The architect behind Tirana’s Holocaust memorial has spoken about the project, including his motivation for doing it, and why he charged nothing to complete it.
Stephen Jacobs is known for his multi-million dollar creations including the Hotel Gansevoort in New York and various other large-scale, luxury projects. He is also a Holocaust survivor and has already created two Holocaust memorials in Europe.
Upon learning that Albania was the only country in Europe that had more Jewish people after WWII than before, as well as refusing to hand over Jews to the Nazi’s, he agreed to create the memorial in Tirana.
The Memorial was unveiled last month and sits at the entrance to the Grand Park of Tirana. It consists of three plaques in English, Albanian and Hebrew that highlight the stories of Albanians who saved Jews during the war.
Jacobs said “For me, this is not about designing, this is a sort of personal experience. This was a story that needed to be told.”

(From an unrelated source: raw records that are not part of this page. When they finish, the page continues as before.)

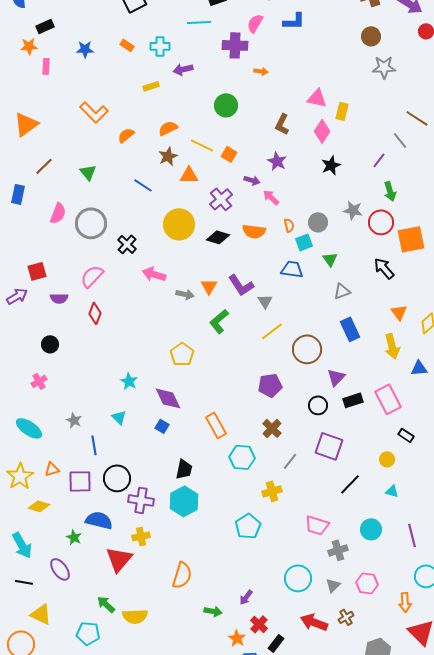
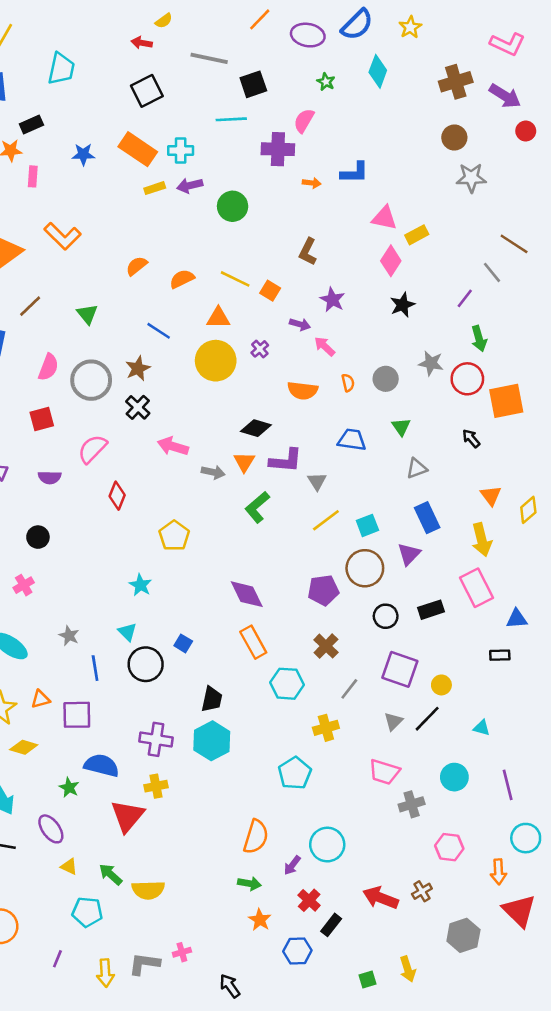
blue L-shape: (294, 21) -> (354, 173), moved
orange rectangle: (127, 45) -> (138, 149), size x2.0
purple arrow: (183, 69) -> (190, 186), moved
yellow rectangle: (151, 86) -> (155, 188), moved
green circle: (226, 105) -> (233, 206), moved
yellow rectangle: (342, 111) -> (417, 235), turned 48
orange L-shape: (94, 112) -> (63, 236), moved
brown L-shape: (282, 124) -> (308, 252), moved
orange semicircle: (168, 128) -> (182, 279), moved
brown star: (168, 156) -> (138, 368), moved
purple cross: (221, 199) -> (260, 349), size x0.6
yellow circle: (179, 224) -> (216, 361), moved
black diamond: (218, 237) -> (256, 428), moved
cyan square: (304, 242) -> (367, 525), moved
black arrow: (384, 268) -> (471, 438), size x0.7
red square: (37, 271) -> (42, 419), moved
purple L-shape: (241, 285) -> (286, 461), turned -52
red diamond: (95, 313) -> (117, 496), moved
brown circle: (307, 349) -> (365, 568), moved
yellow pentagon: (182, 354) -> (174, 536), moved
blue triangle: (419, 368) -> (517, 619), moved
purple triangle: (336, 377) -> (409, 554), moved
purple diamond: (168, 398) -> (247, 594), moved
pink rectangle: (388, 399) -> (476, 588), moved
black rectangle: (406, 435) -> (500, 655), turned -35
yellow circle: (387, 459) -> (441, 685), moved
black circle: (117, 478) -> (146, 664), moved
orange semicircle: (182, 575) -> (256, 837), moved
cyan circle: (298, 578) -> (327, 845), moved
gray triangle: (333, 585) -> (393, 721), moved
yellow triangle: (41, 614) -> (69, 867), moved, size x0.6
orange star: (237, 638) -> (260, 920), moved

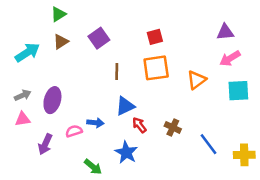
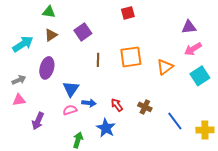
green triangle: (58, 14) -> (49, 12), turned 40
red square: (155, 37) -> (128, 13), moved
cyan square: (238, 91) -> (200, 76), turned -30
purple ellipse: (52, 100) -> (47, 68), moved
blue triangle: (125, 106) -> (71, 89), moved, turned -30
blue arrow: (95, 123) -> (89, 103), moved
pink semicircle: (74, 131) -> (70, 110), moved
green arrow: (93, 167) -> (78, 140), turned -112

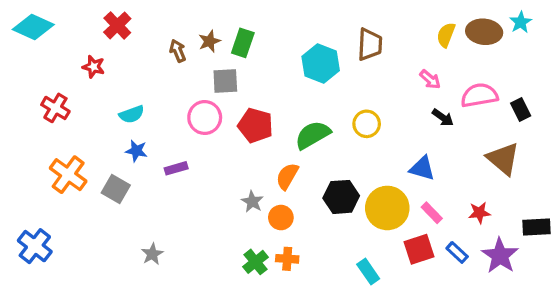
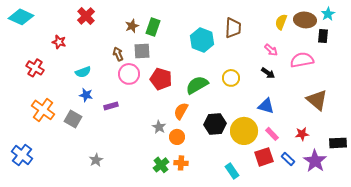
red cross: (117, 25) -> (86, 16), moved
brown arrow: (178, 51) -> (118, 54), moved
black rectangle: (521, 110) -> (323, 36), moved, turned 32
black arrow: (443, 117) -> (268, 73), moved

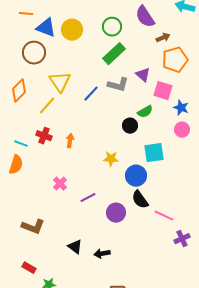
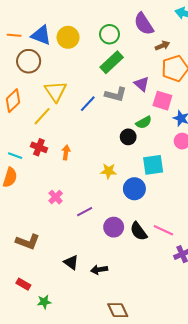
orange line: (26, 14) -> (14, 35), moved
black semicircle: (140, 200) -> (139, 231), moved

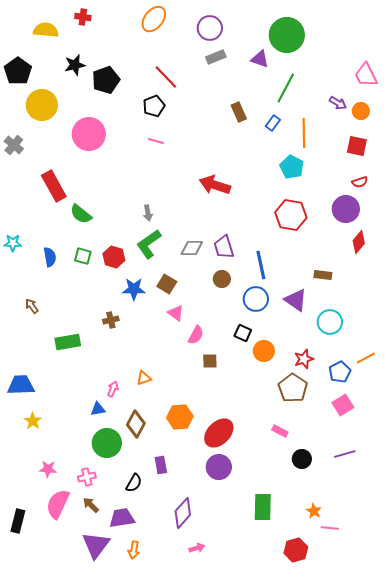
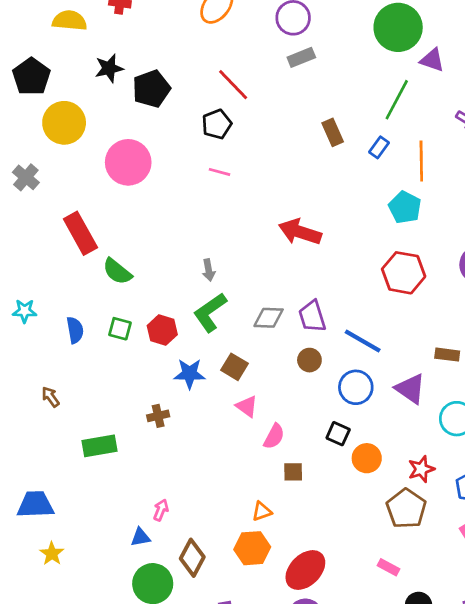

The architect was born in the Polish city of Lodz- a city which was home to the first Nazi ghetto. The ghetto, home to 25,000 people was liquidated in 1942. Jacobs was five at the time he and his family were sent to concentration camps
He found himself at Buchenwald and managed to survive with the help of an underground resistance that worked to save young people in the camps. He worked in a shoemaker’s shop which helped him to avoid daily roll calls that would have likely resulted in him being killed due to his young age.
“I have fleeting memories,” Jacobs said. “I have memories that are not chronological, particularly the last few weeks because that was a very traumatic and dangerous time because they were trying to liquidate the camp.”
Thankfully, his family survived their time in the camps and they fled to Switzerland after their liberation. He then went on to become a prominent New York architect in collaboration with his wife Andi Pepper.
He was then commissioned to create a memorial for Buchenwald. He agreed on the condition that he wouldn’t be paid.
In terms of the Tirana monument, he said it was less emotionally draining on him.
“Albania, of course, was more remote because I wasn’t there. I didn’t know much about Albania before. I certainly didn’t know the story,” Jacobs said.
During WWII, some 2000 Jewish people sought refuge in Albania and were protected by the local population. They were sheltered in Albanians’ homes, sometimes even given local names to hide their identity and others were hidden in mountain communities, away from advancing enemy forces.
There were many Jewish people in the city of Berat and there still exists a “Jewish Quarter” which has now been vacated, along with a Jewish Museum, and a Star Of David in the local Mosque, where Jewish people were allowed to worship during the war. Vlora is also home to a small Jewish quarter that has been recently restored.